Some may have noticed that I haven't been online in a long while. I've been in somewhat of a funk over the last few months. Sometimes I don't realize how time goes by. I've been dealing with family bullshit, sickness and everyone wanting a piece of me with trying to fix situations and fix people. Story of my fuckin' life.
I wish the fuck people would try and help themselves and their situations rather than want to ignore shit like it will go away. You feel beat up on the inside and now it's come to me finally being done.
I can't do it anymore and the rest is up to everyone else. Take ownership and do something about your situation(s) and your life. I can't be your oxygen or help you if you're not willing to help yourselves. We've done just about everything for you and that's what the problem probably is/was. Fuckin' expectations.
I've become numb and just doing my thing now and concentrating on me and my household.
To be honest, I have some Christmas spirit but honestly, not much. Which I must say, my motto in regard to life is: Treat people the way you want to be treated all year round. Don't wait for a Holiday or special occasion.
Because of everything whirling around me you don't realize how time does fly. I'm usually better prepared for the holidays and this year we haven't even sent out Christmas/Holiday cards.

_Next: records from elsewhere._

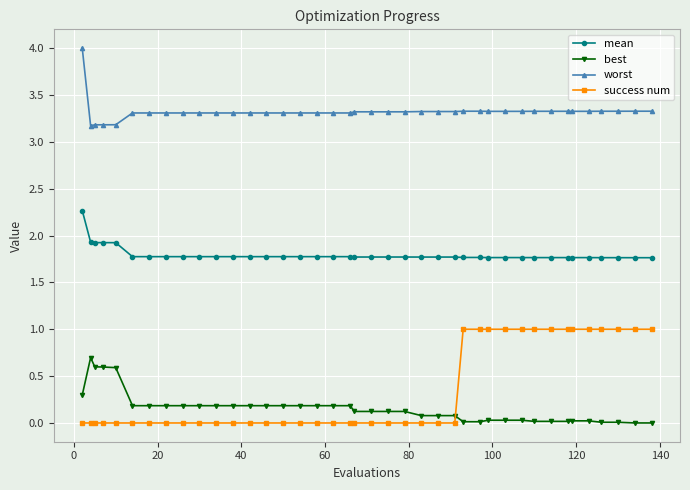

Which series has the largest range (max minus min)?

success num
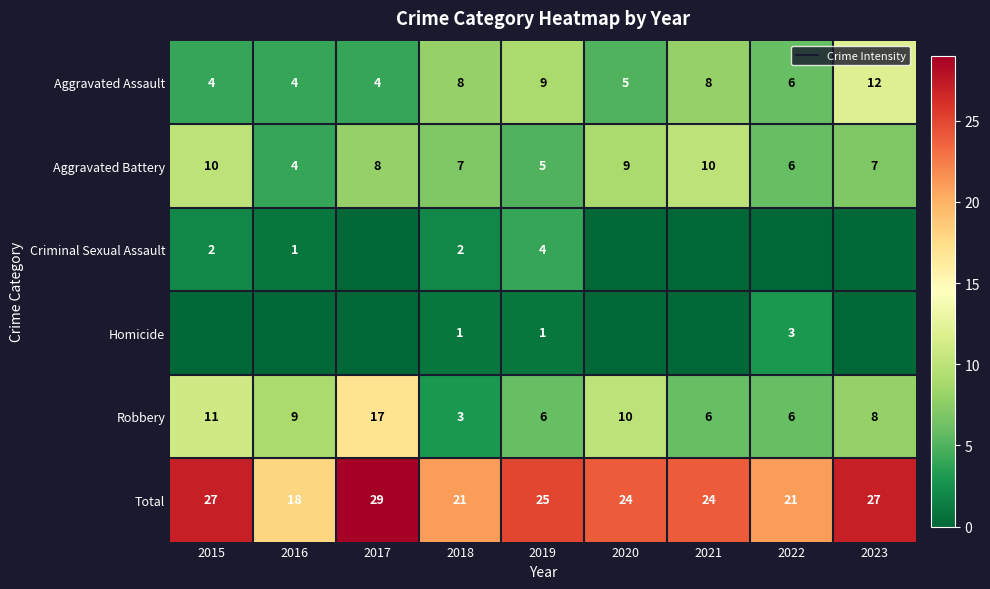

At 2018, list the series in order from smallest to largest.

Homicide, Criminal Sexual Assault, Robbery, Aggravated Battery, Aggravated Assault, Total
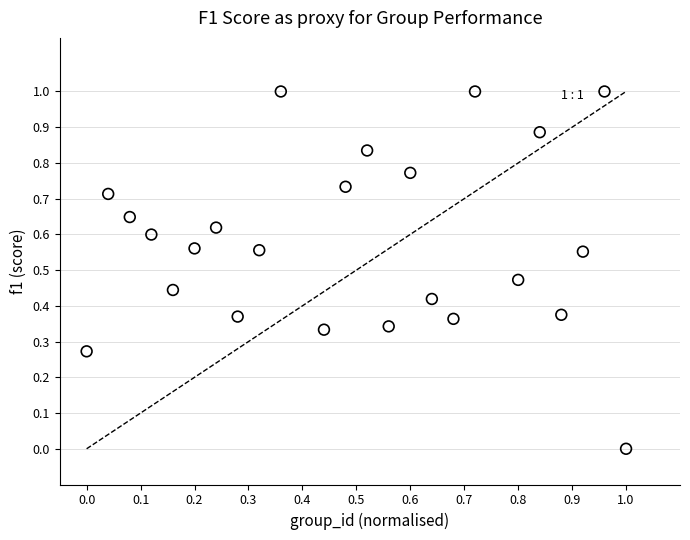

What is the range of Y values (max minus min)?

1.0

I made a last minute decision yesterday. I decided that my wife should be able to spend the holiday (which is celebrated very big) in MN with her family. We are able to get a major deal with our friend who is a flight attendant. That's my present to her. Her family is wonderful and there is NO drama. It's a very peaceful environment and they are good people. Sometimes it seems too surreal of what a normal family atmosphere is.
We will be there for 3 days only, but it doesn't matter. It will be 3 days of happiness especially for my wife as she/we will be with her loving family.